— SUPPLIED PASSAGE —
========
Comment 1 Miroslav Šulc 2011-09-06 16:13:38 UTC

it's already fixed in tomcat 7.0.21, but i can see no fix for tomcat:6 series nor tomcat:5.5 series. should the affected versions be removed once the fixes are available?

Comment 2 Tim Sammut (RETIRED) 2011-09-07 16:00:40 UTC

(In reply to comment #1)
> it's already fixed in tomcat 7.0.21, but i can see no fix for tomcat:6 series
> nor tomcat:5.5 series. should the affected versions be removed once the fixes
> are available?

Yes, please. Do you happen to have an ETA for a fixed 6.0 and 5.5?

Comment 3 Miroslav Šulc 2011-09-07 17:18:57 UTC

no, i have no eta, it depends on upstream when they are going to release the fixes and i have no idea if there is any eta from their side or not.

for now, i just removed tomcat:7 < 7.0.21 and related tomcat-servlet-api.

Comment 4 Tim Sammut (RETIRED) 2011-09-07 17:23:40 UTC

(In reply to comment #3)
> no, i have no eta, it depends on upstream when they are going to release the
> fixes and i have no idea if there is any eta from their side or not.
> 

Ok. We'll just wait for the fixed versions and then do stabilization etc (like always).

> for now, i just removed tomcat:7 < 7.0.21 and related tomcat-servlet-api.

Thank you.
========
— THE DATA —
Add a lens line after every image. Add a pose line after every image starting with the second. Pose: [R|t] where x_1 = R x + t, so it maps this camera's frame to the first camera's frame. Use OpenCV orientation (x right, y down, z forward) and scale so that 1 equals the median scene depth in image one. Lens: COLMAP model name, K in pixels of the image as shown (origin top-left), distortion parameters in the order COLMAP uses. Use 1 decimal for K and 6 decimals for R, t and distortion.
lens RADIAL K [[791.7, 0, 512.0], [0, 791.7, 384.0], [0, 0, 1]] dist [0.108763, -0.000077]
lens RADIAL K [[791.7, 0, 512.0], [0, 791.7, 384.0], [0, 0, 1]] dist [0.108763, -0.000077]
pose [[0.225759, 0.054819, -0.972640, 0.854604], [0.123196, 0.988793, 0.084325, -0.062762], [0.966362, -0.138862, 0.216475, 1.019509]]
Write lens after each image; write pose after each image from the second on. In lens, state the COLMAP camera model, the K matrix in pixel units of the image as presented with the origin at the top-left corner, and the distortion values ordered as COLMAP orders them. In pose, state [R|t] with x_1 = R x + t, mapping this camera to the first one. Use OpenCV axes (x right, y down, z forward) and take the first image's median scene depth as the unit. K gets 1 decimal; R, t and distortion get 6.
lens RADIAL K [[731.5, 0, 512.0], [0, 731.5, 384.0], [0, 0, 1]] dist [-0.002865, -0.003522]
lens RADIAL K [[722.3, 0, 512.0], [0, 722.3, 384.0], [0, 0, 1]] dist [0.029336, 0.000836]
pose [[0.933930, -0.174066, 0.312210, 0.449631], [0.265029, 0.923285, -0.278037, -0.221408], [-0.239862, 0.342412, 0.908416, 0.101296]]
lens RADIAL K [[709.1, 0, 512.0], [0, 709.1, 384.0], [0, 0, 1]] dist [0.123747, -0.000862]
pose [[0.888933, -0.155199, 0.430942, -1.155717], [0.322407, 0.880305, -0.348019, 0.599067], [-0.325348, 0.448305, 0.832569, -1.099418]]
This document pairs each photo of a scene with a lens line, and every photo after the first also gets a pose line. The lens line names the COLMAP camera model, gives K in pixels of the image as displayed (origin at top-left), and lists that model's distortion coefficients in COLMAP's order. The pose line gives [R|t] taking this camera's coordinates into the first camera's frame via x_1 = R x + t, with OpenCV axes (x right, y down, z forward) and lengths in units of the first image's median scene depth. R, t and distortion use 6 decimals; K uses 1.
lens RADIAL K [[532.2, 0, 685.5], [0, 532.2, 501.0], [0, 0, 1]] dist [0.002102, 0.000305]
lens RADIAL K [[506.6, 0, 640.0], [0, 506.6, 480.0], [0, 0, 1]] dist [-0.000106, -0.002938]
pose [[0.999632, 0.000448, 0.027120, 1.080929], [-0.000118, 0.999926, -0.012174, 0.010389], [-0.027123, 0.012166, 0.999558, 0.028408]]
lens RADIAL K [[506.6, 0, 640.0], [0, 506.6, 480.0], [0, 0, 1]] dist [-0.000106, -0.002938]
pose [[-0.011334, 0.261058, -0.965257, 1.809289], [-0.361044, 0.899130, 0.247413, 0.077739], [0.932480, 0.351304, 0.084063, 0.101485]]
========
— ASSIGNMENT 1 —
In the Tomcat comment thread, which Tomcat version is said to already include the fix?
— ASSIGNMENT 2 —
Please retype the Tomcat comment thread from "(In reply to comment #3)" down to "etc (like always).".

— TASK RESPONSE 1 —
Tomcat 7.0.21

— TASK RESPONSE 2 —
(In reply to comment #3)
> no, i have no eta, it depends on upstream when they are going to release the
> fixes and i have no idea if there is any eta from their side or not.
> 

Ok. We'll just wait for the fixed versions and then do stabilization etc (like always).